=== AUFGABE 1 ===
Fasse den Bericht über die Brandenburger CDU nach der Landtagswahl in zwei Sätzen zusammen.
=== AUFGABE 2 ===
Setze den Bericht über die Brandenburger CDU nach ihrem Machtverlust im Anschluss an den letzten Satz fort.

=== VORLIEGENDER AUSZUG ===
━━━
Brandenburgs CDU will nach dem Machtverlust innerparteilichen Zwist vermeiden. Eine Fehleranalyse des Wahlkampfs ist aber unvermeidlich.

Potsdam- Es ist, als hätten sie sich alle an den Händen gefasst in der Brandenburger CDU. „Kein Streit, bloß kein Streit!“ – das ist die Devise in der Partei, die zur Verliererin der Landtagswahl geworden ist. Angefangen mit der Landes- und Fraktionschefin Johanna Wanka verbreiten die CDU-Frontleute ihre Botschaft bei jeder Gelegenheit. „Wir müssen zusammenstehen“, sagt Wanka. Jetzt, in der Opposition sei „der Wille da, das als Chance zu begreifen“.

Wankas Zuversicht erscheint ungekünstelt – und ist deshalb so erstaunlich. Noch ist der Ex-Spitzenkandidatin und Kulturministerin die frische Wut einer Frau anzumerken, die plötzlich ohne Warnung vor die Tür gesetzt worden ist. Der Groll auf den treulosen Matthias Platzeck wirkt, das glaubt Johanna Wanka offenbar, auf die ganze CDU in gleicher Weise: einigend. Wenn sie sich da mal nicht täuscht.

Gewiss – auch andere Strategen der märkischen CDU wollen jetzt keine personelle Auseinandersetzung. Erst recht soll sich ein Fundamentalstreit wie der um die Nachfolge Jörg Schönbohms vor zweieinhalb Jahren nicht wiederholen. Das Duell Ulrich Junghanns gegen Sven Petke hatte traumatische Wirkung. Einer, der damals dabei war, spricht von einer „Ur-Erfahrung“. Die Abgeordnete Saskia Funck, die vor kurzem den Fraktionsvorsitz für Wanka aufgab, hält diese Erfahrung für prägend, bis heute. „Die Partei wird Auseinandersetzungen, wie wir sie hatten, nicht mehr akzeptieren“, sagt sie. Die CDU habe ihre Vergangenheit hinter sich gelassen – das sei nur in der Öffentlichkeit noch nicht angekommen.
━━━
=== EINGABEDATEN ===
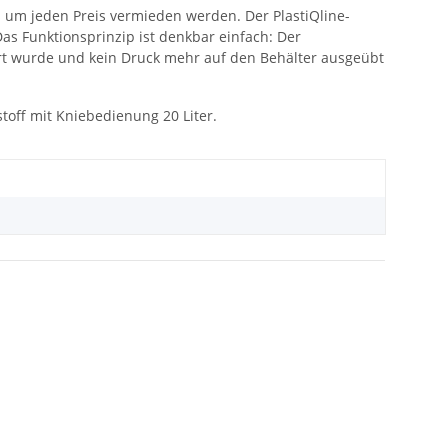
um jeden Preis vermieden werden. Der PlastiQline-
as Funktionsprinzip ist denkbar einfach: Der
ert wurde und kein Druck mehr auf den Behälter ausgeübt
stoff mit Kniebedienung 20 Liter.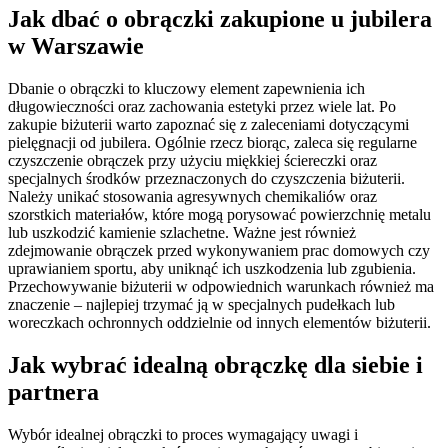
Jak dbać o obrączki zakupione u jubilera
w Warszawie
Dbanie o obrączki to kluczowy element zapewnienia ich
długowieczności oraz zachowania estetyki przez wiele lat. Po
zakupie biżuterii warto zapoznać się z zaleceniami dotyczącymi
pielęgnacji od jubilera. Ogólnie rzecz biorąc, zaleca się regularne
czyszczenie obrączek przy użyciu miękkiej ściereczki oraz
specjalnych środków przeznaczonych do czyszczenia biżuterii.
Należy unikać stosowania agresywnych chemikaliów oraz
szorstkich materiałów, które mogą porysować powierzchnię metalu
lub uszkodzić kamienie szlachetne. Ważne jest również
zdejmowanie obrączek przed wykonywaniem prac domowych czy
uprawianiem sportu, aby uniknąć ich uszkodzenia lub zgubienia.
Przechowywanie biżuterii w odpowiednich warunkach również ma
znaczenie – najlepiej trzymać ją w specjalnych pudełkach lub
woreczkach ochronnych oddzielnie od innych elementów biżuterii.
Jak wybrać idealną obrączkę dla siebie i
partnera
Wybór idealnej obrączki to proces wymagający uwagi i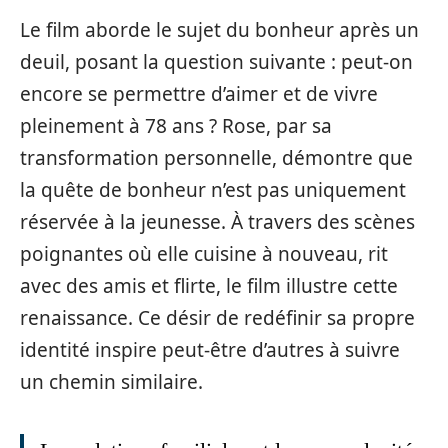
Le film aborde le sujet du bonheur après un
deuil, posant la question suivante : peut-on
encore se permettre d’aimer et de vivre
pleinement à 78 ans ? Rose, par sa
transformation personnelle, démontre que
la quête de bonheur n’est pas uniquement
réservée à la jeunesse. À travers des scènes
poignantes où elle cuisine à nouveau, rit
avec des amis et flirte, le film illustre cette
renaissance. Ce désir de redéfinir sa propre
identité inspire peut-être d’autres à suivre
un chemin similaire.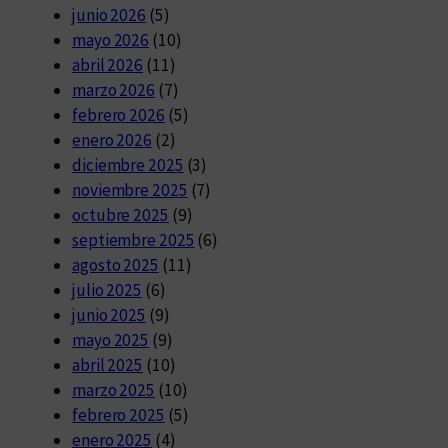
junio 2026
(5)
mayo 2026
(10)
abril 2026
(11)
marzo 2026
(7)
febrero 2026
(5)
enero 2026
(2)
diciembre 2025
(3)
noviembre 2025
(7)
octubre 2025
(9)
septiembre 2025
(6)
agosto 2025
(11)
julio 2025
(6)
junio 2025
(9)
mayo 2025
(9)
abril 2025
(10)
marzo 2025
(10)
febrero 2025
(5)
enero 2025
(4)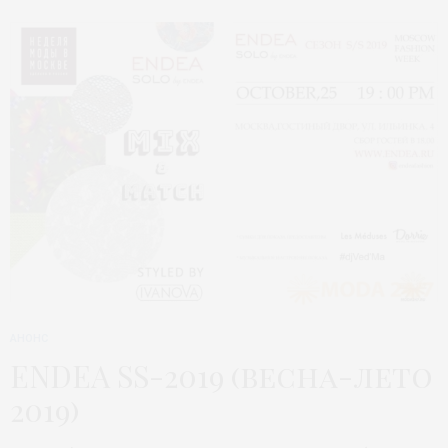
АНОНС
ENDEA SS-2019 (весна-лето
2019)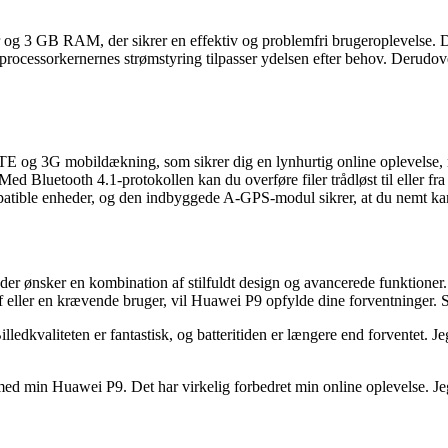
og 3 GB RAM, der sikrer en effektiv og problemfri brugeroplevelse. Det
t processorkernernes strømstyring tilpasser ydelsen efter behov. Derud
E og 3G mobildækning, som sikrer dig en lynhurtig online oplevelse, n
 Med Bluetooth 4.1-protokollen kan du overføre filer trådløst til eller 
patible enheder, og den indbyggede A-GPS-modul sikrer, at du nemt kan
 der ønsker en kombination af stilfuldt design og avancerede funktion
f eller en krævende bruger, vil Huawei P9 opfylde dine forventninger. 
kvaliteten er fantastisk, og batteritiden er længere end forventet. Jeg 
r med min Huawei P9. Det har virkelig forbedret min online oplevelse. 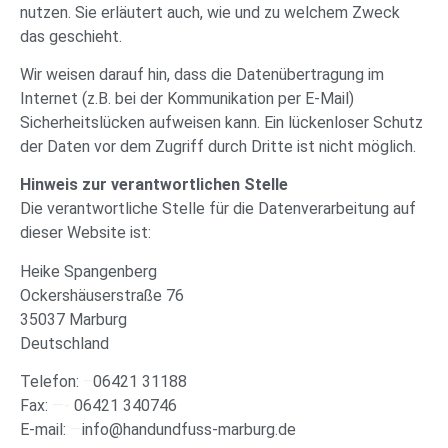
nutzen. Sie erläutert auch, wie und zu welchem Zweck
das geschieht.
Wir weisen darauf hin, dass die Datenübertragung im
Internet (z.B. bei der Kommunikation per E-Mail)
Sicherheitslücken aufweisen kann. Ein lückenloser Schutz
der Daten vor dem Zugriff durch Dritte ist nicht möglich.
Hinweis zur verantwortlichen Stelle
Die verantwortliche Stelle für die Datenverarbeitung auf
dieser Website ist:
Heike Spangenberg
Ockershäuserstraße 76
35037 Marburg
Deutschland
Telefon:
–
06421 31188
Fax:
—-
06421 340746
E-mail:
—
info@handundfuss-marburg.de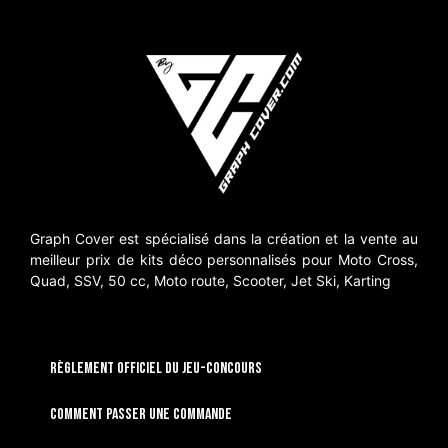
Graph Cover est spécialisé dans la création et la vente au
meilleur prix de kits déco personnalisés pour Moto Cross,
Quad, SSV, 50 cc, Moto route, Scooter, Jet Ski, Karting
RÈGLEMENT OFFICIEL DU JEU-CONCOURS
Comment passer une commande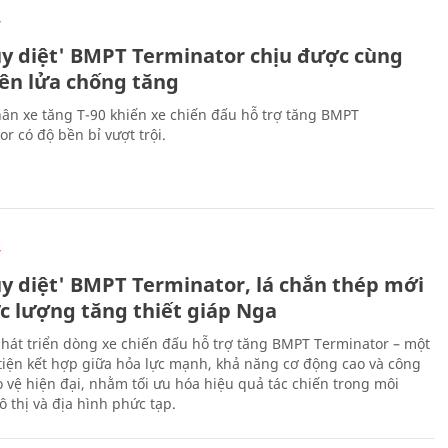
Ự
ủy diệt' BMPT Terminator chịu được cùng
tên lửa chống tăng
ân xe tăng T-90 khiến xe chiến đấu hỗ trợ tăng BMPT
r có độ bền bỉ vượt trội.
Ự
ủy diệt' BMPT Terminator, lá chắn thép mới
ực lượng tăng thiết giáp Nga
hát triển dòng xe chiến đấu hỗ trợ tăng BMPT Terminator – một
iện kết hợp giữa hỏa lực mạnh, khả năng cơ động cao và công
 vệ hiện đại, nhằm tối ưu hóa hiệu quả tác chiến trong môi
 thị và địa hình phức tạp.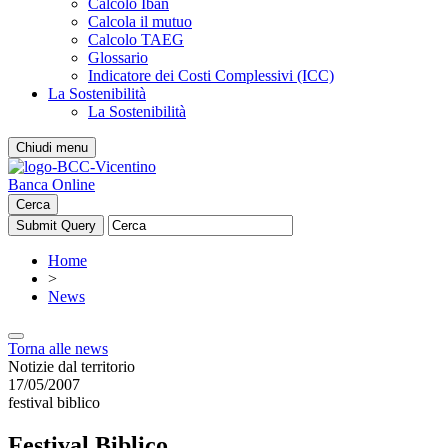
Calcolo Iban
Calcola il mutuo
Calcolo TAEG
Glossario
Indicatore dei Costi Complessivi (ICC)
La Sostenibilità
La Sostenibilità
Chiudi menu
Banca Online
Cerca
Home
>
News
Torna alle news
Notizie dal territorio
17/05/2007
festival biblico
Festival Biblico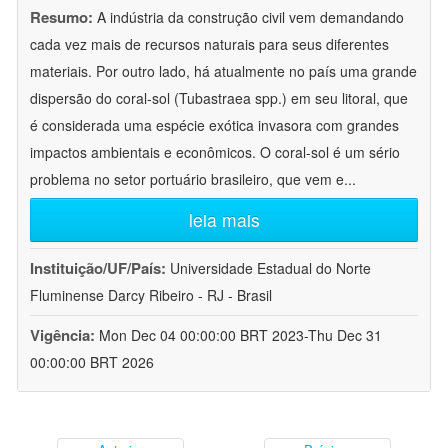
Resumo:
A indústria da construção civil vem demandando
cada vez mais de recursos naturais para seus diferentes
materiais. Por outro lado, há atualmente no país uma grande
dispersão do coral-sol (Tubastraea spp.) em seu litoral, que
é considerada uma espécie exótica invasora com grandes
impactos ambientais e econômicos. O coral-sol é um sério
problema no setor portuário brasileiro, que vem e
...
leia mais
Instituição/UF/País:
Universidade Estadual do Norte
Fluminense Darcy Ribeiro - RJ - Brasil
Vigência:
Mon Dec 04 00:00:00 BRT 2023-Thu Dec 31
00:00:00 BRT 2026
━━━
=== ANTWORTFELD 1 ===
Nach dem Machtverlust bei der Landtagswahl gibt die Brandenburger CDU um Landes- und Fraktionschefin Johanna Wanka die Devise aus, Streit zu vermeiden und zusammenzustehen, obwohl eine Fehleranalyse des Wahlkampfs unvermeidlich ist. Prägend ist dabei die Erinnerung an den traumatischen Streit um die Nachfolge Jörg Schönbohms, den die Partei laut der Abgeordneten Saskia Funck nicht mehr akzeptieren würde.

=== ANTWORTFELD 2 ===
So viel Zuversicht verdient schon fast Bewunderung. Gerade dreißig Kilometer von Funcks Arbeitszimmer auf dem Potsdamer Brauhausberg entfernt, würden ehrliche Parteifreunde aus der Berliner CDU darüber milde lächeln. Opposition war in Berlin bis vor einem Jahr gleichbedeutend mit Dauerkrise und sich wiederholenden Versuchen der parteilichen Selbstverstümmelung. Opposition bedeutet den Wegfall von Außendruck und Disziplinierungszwang. In der Opposition hält man so lange zum Chef und möglichen nächsten Spitzendkandidaten, bis in der Partei erste Zweifel an dessen Siegesmöglichkeiten wirklich laut werden. Opposition bringt die schlechten Seiten der Parteiseele hervor.

Immerhin: In der Brandenburger CDU halten sie sich mit Kritik an ihrer Spitzenkandidatin noch sehr zurück. Die Professorin, die Kulturministerin geworden ist und dieses Amt so gern behalten hätte, soll nun Oppositionsführerin und Landeschefin sein. „Frau Wanka ist unangetastet in dieser Position – und die Partei will Ruhe,“ heißt es.

Das erinnert an Angela Merkels Umgang mit schlechten Wahlergebnissen: Analyse macht nur Ärger. Doch funktioniert die Strategie nur dann, wenn man gleich weiterregieren kann. Wankas Hinweis, ihre Partei habe im Vergleich zu 2004 immerhin 0,4 Prozentpunkte gewonnen, überzeugt nicht mal ihre Parteifreunde. Das Wahlergebnis vom 27. September hat fünf Wochen nach der Wahl nichts von seiner doppelt negativen Wirkung verloren: Wankas Rechnung ist zwar korrekt – doch fehlt der Vergleich zum Brandenburger CDU-Ergebnis für die Bundestagswahl. Frau Kanzlerin in ihrer knallgrünen Kostümjacke vor schwarzem Hintergrund war in Brandenburg für 23,6 Prozentpunkte gut, Wanka bloß für 19,8. Das muss Gründe haben.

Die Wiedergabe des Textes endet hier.